Pourquoi valoriser des anomalies physiques comme les grands bras de Micheal Phelps en natation ou les incroyables capacités pulmonaires des coureurs kényans vivant en altitude, et crier à l’injustice pour des anomalies hormonales?

Permettez-moi de suggérer quelques pistes de solution. Les deux premières seraient justes, selon moi, alors que la troisième créerait inévitablement de la discrimination.
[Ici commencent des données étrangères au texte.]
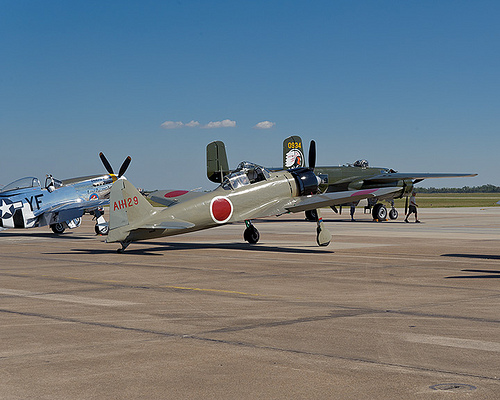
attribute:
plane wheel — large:
[244, 227, 259, 242]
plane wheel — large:
[50, 221, 67, 233]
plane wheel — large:
[94, 224, 108, 235]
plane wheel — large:
[314, 230, 329, 245]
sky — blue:
[127, 59, 167, 95]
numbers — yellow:
[283, 139, 305, 149]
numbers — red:
[102, 191, 144, 220]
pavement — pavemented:
[89, 273, 190, 314]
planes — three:
[33, 125, 370, 252]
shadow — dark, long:
[51, 229, 339, 272]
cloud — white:
[255, 116, 274, 133]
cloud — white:
[204, 117, 235, 132]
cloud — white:
[154, 117, 199, 134]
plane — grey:
[90, 154, 342, 239]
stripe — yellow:
[1, 269, 248, 294]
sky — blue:
[2, 2, 497, 189]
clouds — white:
[155, 116, 276, 133]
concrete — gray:
[1, 205, 498, 398]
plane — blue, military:
[84, 131, 481, 253]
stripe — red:
[346, 187, 377, 202]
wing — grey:
[297, 186, 400, 207]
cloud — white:
[206, 118, 237, 128]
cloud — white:
[158, 117, 196, 132]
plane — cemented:
[1, 148, 137, 232]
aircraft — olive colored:
[83, 137, 355, 268]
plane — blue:
[31, 155, 111, 231]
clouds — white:
[154, 114, 281, 133]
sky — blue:
[3, 2, 498, 169]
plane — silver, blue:
[2, 159, 134, 233]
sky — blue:
[260, 2, 463, 67]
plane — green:
[286, 129, 448, 214]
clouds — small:
[154, 111, 276, 138]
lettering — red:
[107, 189, 145, 213]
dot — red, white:
[207, 189, 237, 229]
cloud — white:
[157, 111, 283, 138]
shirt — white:
[407, 194, 419, 209]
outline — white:
[207, 194, 234, 225]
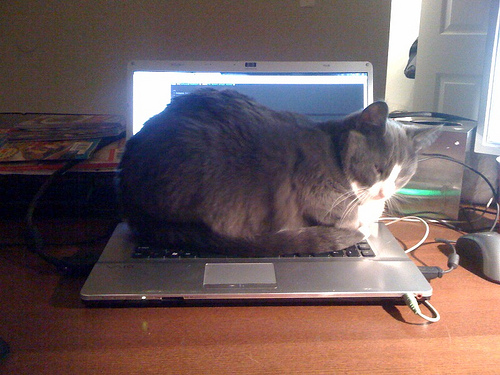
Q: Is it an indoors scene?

  1. Établir les catégories non pas en fonction du genre (hommes ou femmes), mais plutôt en fonction d’autres critères comme le taux hormonal, le poids, la taille, etc. Complètement fou? Regardez comment notre société a évolué ces dernières années et cela ne fera qu’accélérer. L’inclusion est un sujet dont on parle de plus en plus et c’est tant mieux. Il faut donc être ouvert d’esprit. Le cas Cater Semenya fera bouger les choses, d’une façon ou d’une autre.
  2. Créer un système de handicaps et de catégories comme aux Paralympiques. Je vous vois vous gratter la tête encore. Pourtant, ce système fonctionne assez bien dans un univers où il y a beaucoup plus de facteurs de différences.
  3. Créer une troisième catégorie en fonction du taux hormonal. Le problème ici vient du fait que, peu importe où l’on trace la ligne, il y aura des athlètes avantagés.

Si vous dites que c’est de la folie tout ça, et qu’on devrait s’en tenir à la formule « que le meilleur gagne », alors pourquoi avoir des catégories de poids dans les sports de combat? Si nous avons accepté le poids comme étant un facteur, il faut absolument considérer aussi le taux hormonal.

Je vous ai convaincu? Sûrement pas, mais SVP, gardez l’esprit ouvert et réfléchissez bien avant de juger et de monter sur votre siège comme je l’ai fait dans le stade à Rio.

Dominick Gauthier a participé aux Jeux olympiques de Nagano, en 1998, en ski acrobatique (bosses). Il est cofondateur de la fondation B2dix.